He proved a calming influence on the tempestuous Princess Charlotte Augusta (1796–1817), heir to the Prince of Wales. Charlotte and Leopold were formally engaged in March 1816, but their slow-burning romance began much earlier, in the summer of 1814 when they first met by chance at a London hotel when Charlotte was trying to avoid a meeting with her intended ‘Silly Billy’ Prince of Orange. Leopold was created Duke of Kendal and continued to live in England after Charlotte's tragically early death in childbirth in November 1817. He is best known as the first King of the Belgians, which throne he accepted after declining the Greek throne the previous year, in June 1831. As the favourite uncle and adviser of Queen Victoria, he was able to engineer in 1840 her marriage to his nephew, Prince Albert. His high intelligence and wisdom were valued by many sovereigns and statesmen. By his second marriage, in August 1832 to Louise-Marie of Orléans, daughter of the French King Louis Philippe, he ensured his family's succession to the Belgian throne.

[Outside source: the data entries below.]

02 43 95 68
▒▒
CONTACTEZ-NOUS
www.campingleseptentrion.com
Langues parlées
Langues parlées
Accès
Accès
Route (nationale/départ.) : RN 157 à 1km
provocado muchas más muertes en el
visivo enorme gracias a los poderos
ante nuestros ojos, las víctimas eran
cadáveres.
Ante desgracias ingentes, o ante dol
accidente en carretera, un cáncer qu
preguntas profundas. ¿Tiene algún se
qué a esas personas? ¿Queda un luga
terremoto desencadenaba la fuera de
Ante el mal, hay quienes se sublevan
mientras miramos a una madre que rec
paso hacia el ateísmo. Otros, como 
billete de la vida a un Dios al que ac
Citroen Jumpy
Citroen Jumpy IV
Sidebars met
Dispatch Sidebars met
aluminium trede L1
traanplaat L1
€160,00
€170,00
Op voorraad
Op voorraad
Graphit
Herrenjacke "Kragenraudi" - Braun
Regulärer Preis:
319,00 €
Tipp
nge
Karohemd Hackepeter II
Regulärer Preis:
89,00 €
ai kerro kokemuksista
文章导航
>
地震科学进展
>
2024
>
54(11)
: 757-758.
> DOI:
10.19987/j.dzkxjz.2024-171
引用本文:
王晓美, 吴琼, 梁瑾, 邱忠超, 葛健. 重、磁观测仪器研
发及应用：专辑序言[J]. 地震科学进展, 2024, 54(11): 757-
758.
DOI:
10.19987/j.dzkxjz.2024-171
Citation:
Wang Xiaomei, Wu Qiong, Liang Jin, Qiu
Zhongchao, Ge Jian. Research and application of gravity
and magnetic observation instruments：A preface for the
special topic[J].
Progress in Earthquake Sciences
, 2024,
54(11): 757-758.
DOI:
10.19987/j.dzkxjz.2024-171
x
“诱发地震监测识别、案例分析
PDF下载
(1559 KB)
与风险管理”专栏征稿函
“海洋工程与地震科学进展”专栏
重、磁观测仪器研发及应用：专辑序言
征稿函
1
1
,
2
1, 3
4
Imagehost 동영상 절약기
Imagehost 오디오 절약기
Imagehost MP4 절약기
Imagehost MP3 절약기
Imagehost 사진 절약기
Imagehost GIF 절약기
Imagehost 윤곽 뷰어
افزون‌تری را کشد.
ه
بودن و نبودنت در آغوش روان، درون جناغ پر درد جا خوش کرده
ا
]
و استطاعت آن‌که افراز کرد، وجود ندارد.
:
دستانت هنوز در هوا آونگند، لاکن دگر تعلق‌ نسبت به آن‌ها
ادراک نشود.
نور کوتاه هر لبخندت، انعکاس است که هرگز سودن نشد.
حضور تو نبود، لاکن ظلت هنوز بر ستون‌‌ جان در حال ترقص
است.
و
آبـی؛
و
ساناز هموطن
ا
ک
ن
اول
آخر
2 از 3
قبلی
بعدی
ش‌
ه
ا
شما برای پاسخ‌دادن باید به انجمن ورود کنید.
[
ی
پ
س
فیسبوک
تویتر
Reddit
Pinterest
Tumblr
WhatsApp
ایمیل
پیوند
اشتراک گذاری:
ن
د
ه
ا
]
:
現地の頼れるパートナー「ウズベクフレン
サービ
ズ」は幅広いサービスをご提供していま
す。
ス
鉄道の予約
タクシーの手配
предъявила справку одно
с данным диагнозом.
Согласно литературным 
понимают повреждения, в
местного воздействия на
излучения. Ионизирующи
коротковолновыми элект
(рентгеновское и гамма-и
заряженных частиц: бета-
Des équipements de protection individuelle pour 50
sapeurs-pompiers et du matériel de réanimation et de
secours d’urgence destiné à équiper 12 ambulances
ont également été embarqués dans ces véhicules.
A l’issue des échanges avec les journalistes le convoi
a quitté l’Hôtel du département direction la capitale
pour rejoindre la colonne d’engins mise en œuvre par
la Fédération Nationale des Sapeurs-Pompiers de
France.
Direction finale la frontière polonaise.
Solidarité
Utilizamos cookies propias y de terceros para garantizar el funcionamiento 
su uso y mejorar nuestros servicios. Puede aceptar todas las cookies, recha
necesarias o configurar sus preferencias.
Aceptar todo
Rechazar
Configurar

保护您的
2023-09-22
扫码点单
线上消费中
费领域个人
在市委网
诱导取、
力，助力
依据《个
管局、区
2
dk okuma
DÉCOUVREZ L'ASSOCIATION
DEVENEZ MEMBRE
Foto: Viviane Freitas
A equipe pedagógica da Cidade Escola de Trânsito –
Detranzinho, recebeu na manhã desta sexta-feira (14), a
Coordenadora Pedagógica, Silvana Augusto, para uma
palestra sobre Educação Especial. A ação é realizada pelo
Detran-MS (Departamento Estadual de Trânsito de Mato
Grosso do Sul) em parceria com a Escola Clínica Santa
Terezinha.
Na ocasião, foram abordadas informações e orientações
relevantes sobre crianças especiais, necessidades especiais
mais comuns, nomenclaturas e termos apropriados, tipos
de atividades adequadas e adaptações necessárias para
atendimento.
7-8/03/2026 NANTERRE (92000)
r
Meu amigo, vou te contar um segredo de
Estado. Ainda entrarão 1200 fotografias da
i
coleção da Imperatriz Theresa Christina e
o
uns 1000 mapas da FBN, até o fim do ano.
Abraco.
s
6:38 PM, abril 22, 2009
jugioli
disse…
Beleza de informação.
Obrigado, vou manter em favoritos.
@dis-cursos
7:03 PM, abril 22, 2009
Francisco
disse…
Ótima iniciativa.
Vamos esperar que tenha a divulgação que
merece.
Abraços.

William Heath (1794-1834) was born in Northumberland and was producing work by the age of fourteen. Despite an apparent absence of any formal training, he was well read and appears to have moved with ease in Regency London’s fashionable set. His early works often dealt with military scenes, and included the colour plates for the ‘Martial Achievements of Great Britain and Her Allies; From 1799 to 1815’. He also worked with publisher Daniel Orme in producing the designs for the paper roundels featuring Wellington’s victories. Later caricatures portrayed Wellington the prime minister in a less flatteringly but equally popular light as a lobster, dog and jackass. In about 1820 he took up residence near Hannah Humphrey's well known print shop at 27 St James's Street, through which he published numerous social satires. Ladies fashion, smoking, drinking, and gambling were the recurring themes that might help explain the accusation that the 29-year-old Heath was a person of extraordinary talents marred by careless habits, drinking, debts, and unpunctuality. Heath’s talents further extend to the production and publication of military costume watercolours and plates - ‘Military Costume of the British Cavalry’, (c1827) and ‘Costume of the British Army' (1828) - which reflected a more serious side to his art.